I could have sworn I saw a pig in a hay field this summer near Charlotte. When I turned around and went back the field was empty. I'm not even sure of any pig farmers in that particular area, but there may be.


----------



## chevyguy1414 (Mar 8, 2011)

I will keep everyone posted on what my brother and sister in law find on the game cam! 


Sent from my iPhone using Ohub Campfire


----------



## 68w (Jan 19, 2012)

not that i want pigs on my farm. but if a few would just move this way i wouldnt cry about it. lol. good luck.


----------



## chevyguy1414 (Mar 8, 2011)

So far they have a few deer on the cams. No piggies yet, but they are hoping to get at least a pic of one!


Sent from my iPad using Ohub Campfire


----------



## cabledad (Dec 8, 2010)

Being from Texas I say kill all you see anytime you see them.They are taking over this country.
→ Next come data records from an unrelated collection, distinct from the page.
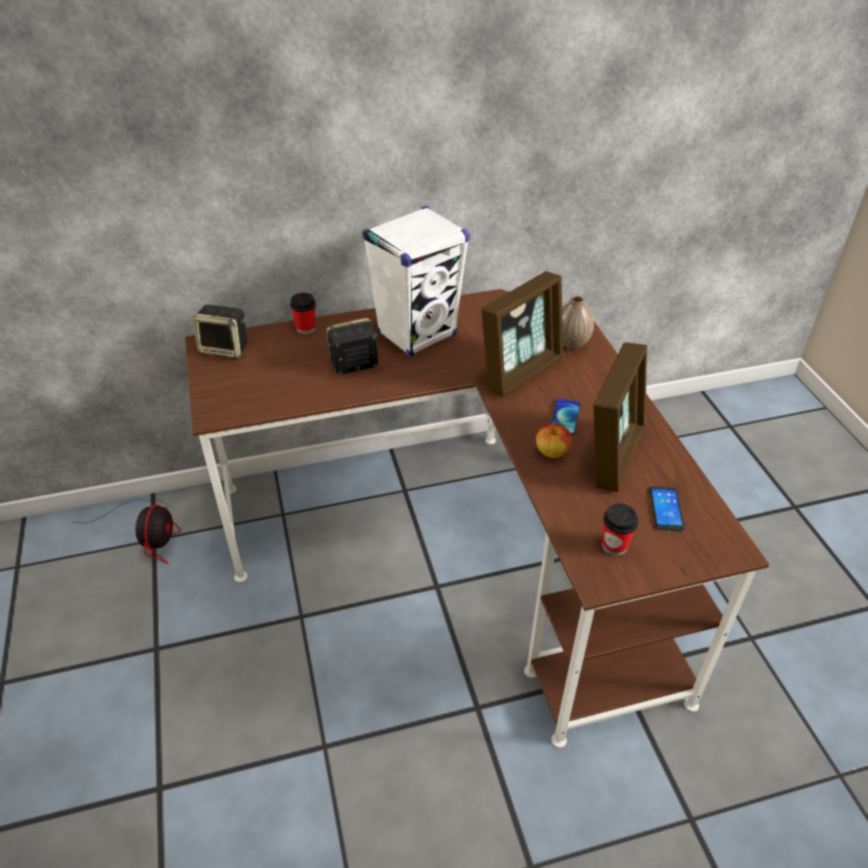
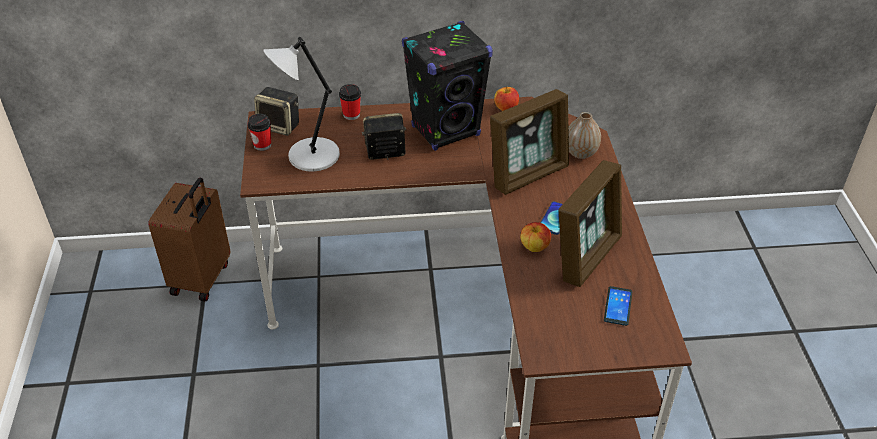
camera: 10 degrees right, 0 degrees up
fan [72,499,181,564] -> brown suitcase [148,177,230,301]
white speaker [362,206,470,357] -> black speaker [402,21,493,151]
cup [602,503,638,556] -> cup moved to [247,114,271,151]
none -> grey table lamp [263,37,340,172]
none -> apple [494,86,519,111]

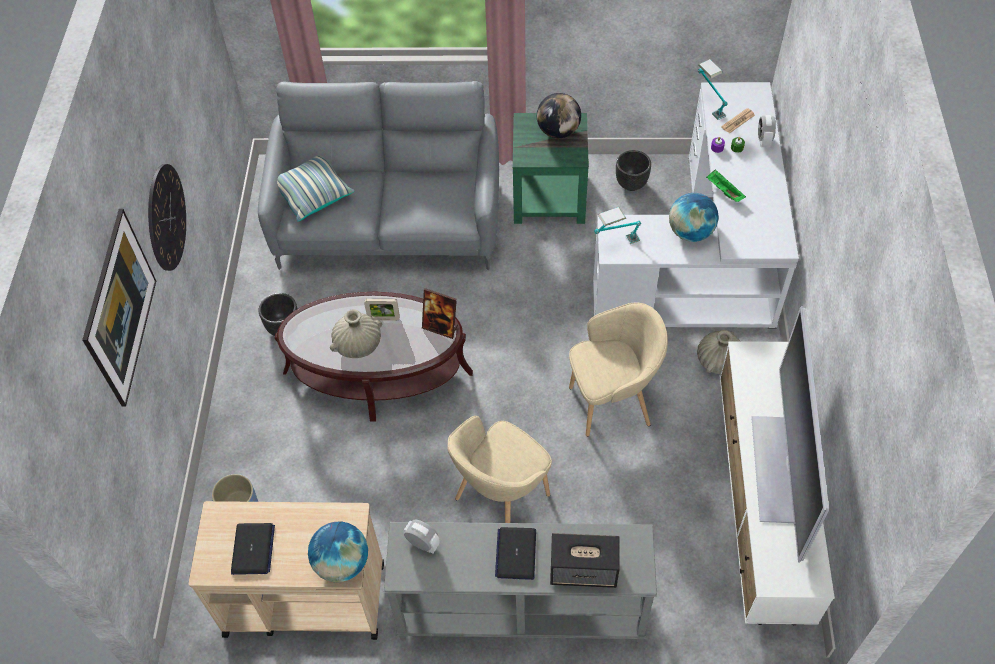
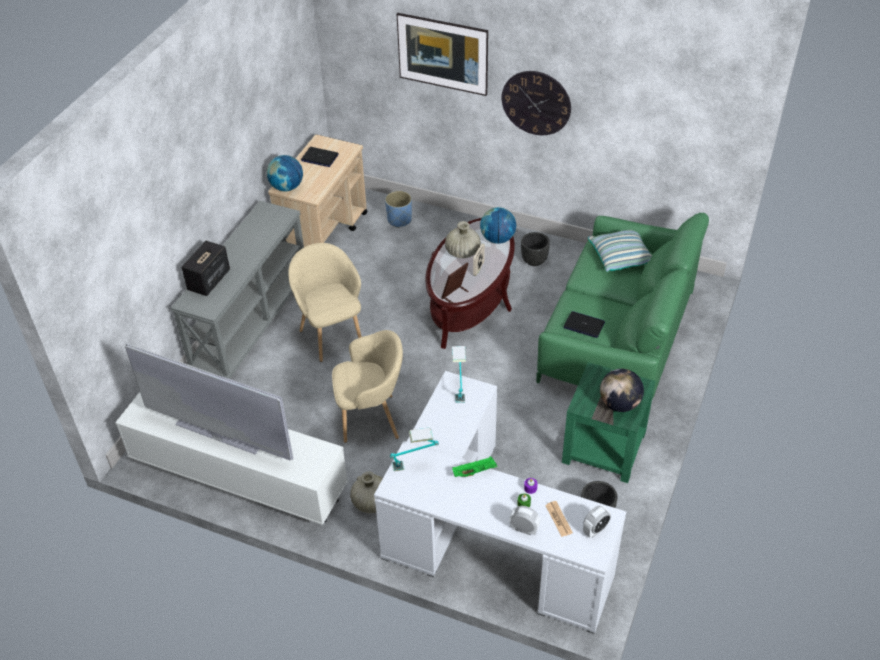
camera: 110 degrees right, 10 degrees down
grey sofa [258,81,499,270] -> green sofa [536,213,709,409]
alarm clock [403,519,439,554] -> alarm clock moved to [583,505,611,538]
laptop [495,527,536,580] -> laptop moved to [564,311,605,338]
beige armchair [569,303,668,437] -> beige armchair turned 105 degrees counterclockwise [332,330,403,443]
globe [669,193,719,242] -> globe moved to [480,207,516,244]
table lamp [698,59,727,120] -> table lamp moved to [390,427,439,471]

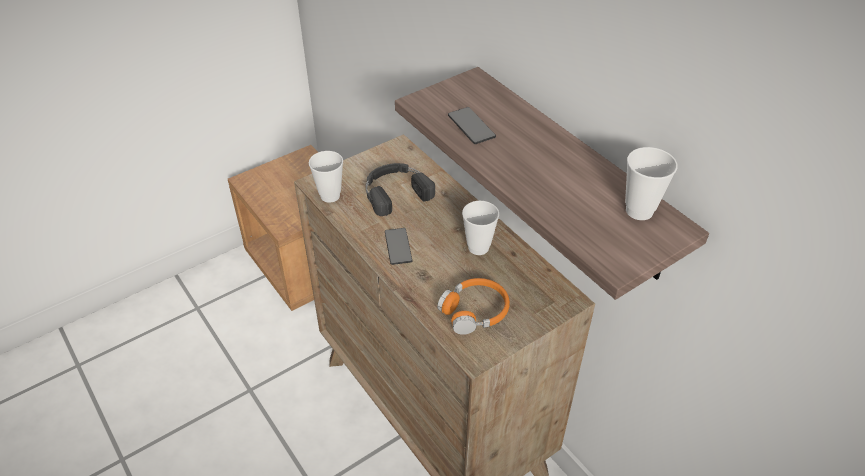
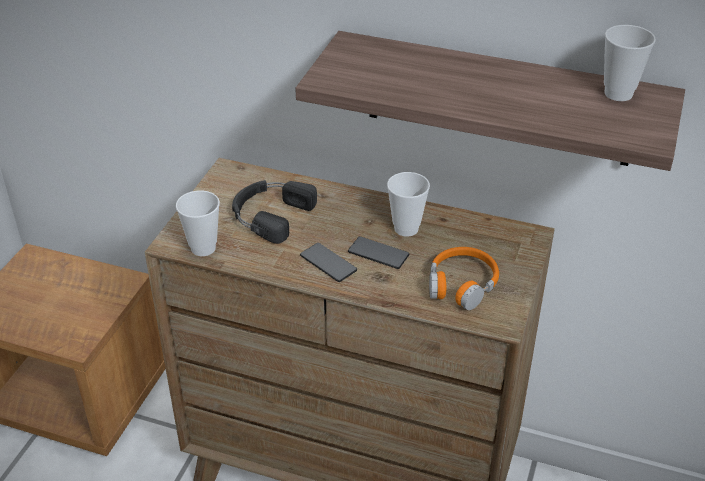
camera: 35 degrees left, 5 degrees down
phone [448,107,496,144] -> phone moved to [348,236,409,269]

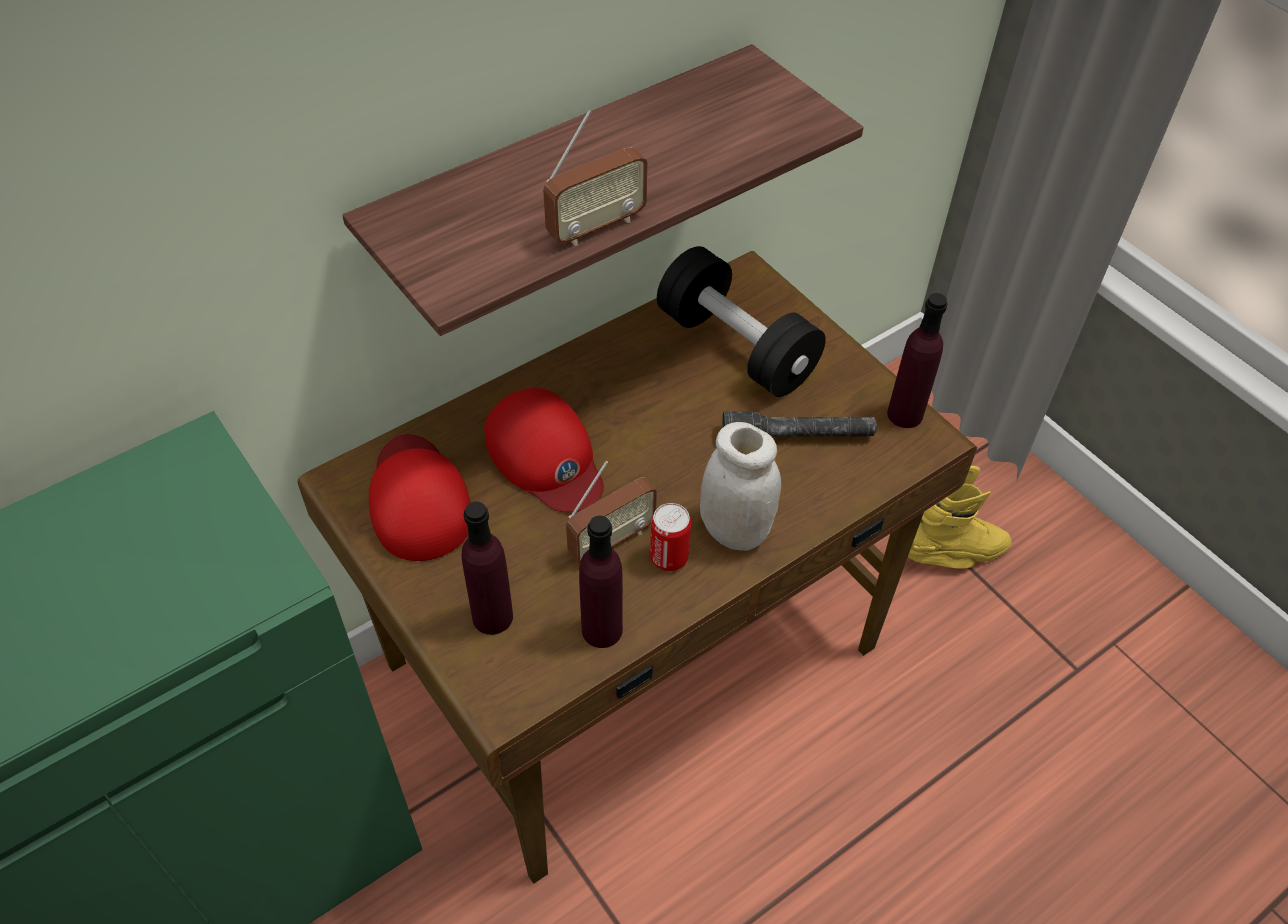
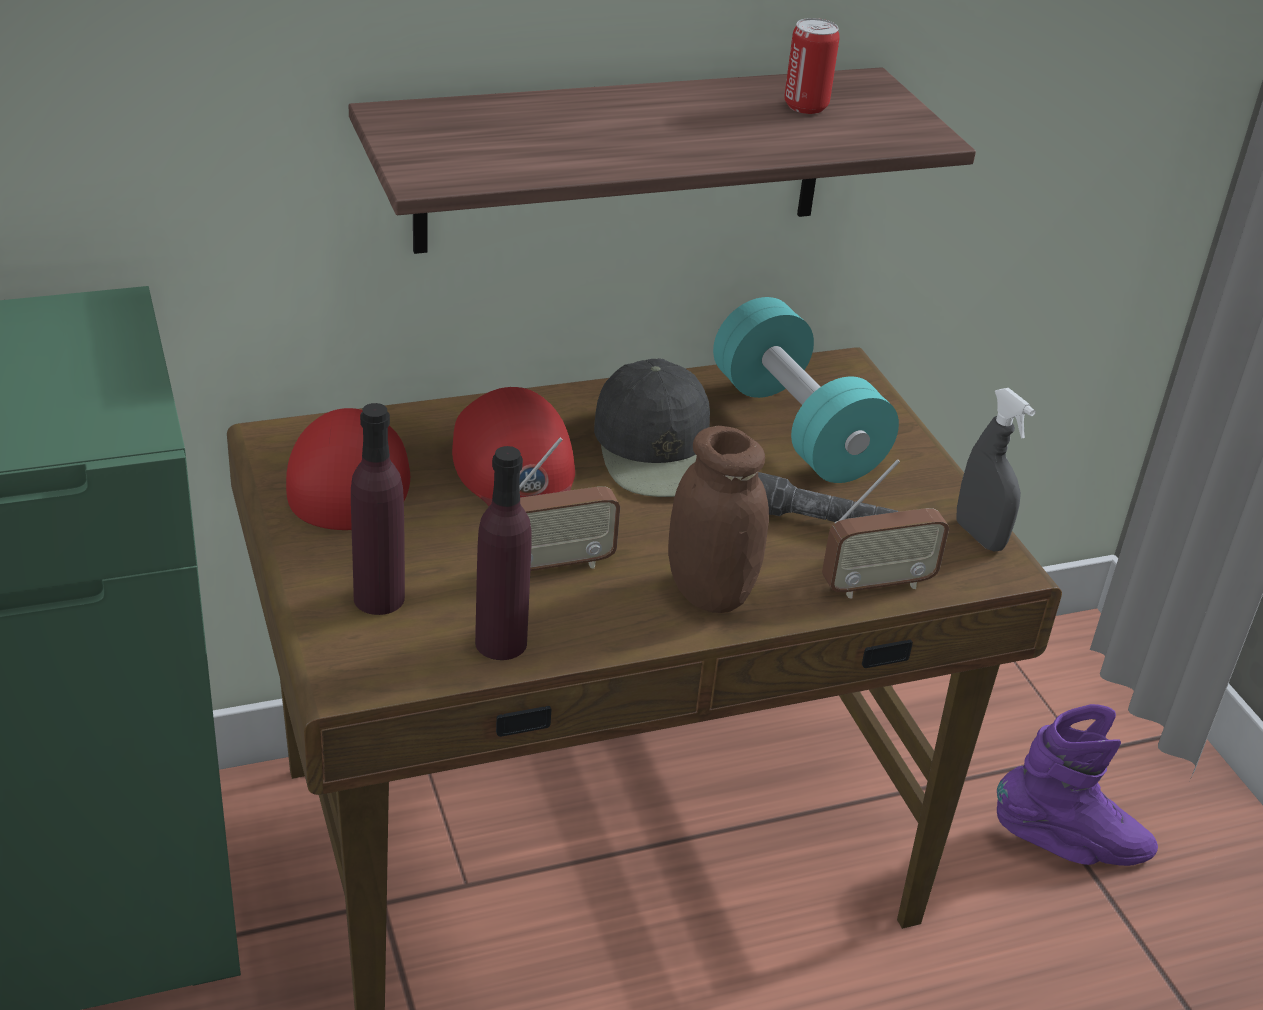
camera: 15 degrees right, 15 degrees down
radio [543,110,648,246] -> radio moved to [822,459,949,599]
can [650,503,691,571] -> can moved to [784,18,840,114]
black dumbbell [657,246,826,397] -> turquoise dumbbell [713,297,899,483]
white jar [700,422,781,551] -> brown jar [668,426,769,613]
purple bottle [887,293,947,428] -> grey spray bottle [957,388,1036,551]
yellow boot [908,466,1012,569] -> purple boot [997,704,1158,866]
none -> black cap [594,358,710,497]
I have killed 40 in the last 4 years and not been after it too hard.By the way just bought a Cree light both red and green on ebay.Straps to my scope in an instant,I know I can see over 100 yards with them both.Next weekend opening day of deer season,I am going to get worthless.Now go find a hog and kill it.ps can you guys hunt at night?


----------



## 68w (Jan 19, 2012)

we can for pigs,****, and yody.


----------



## cabledad (Dec 8, 2010)

I am heading to the hill country of Texas and going to hunt for hogs exotics and deer after season opens on Saturday. I am headed to Leakey,Tx .Let you guys know what happens.Chuck


----------



## chevyguy1414 (Mar 8, 2011)

Sorry it took so long to respond, the app has been messed up on my phone. I hunted that property this weekend for deer and I saw something but I am not sure what I saw. I saw a larger 4 legged animal that was light brown and then a smaller four legged animal that was black. They were in the woods a few hundred yards away, so I cannot for sure say they were pigs. I am still puzzled today on what it was that I saw...


----------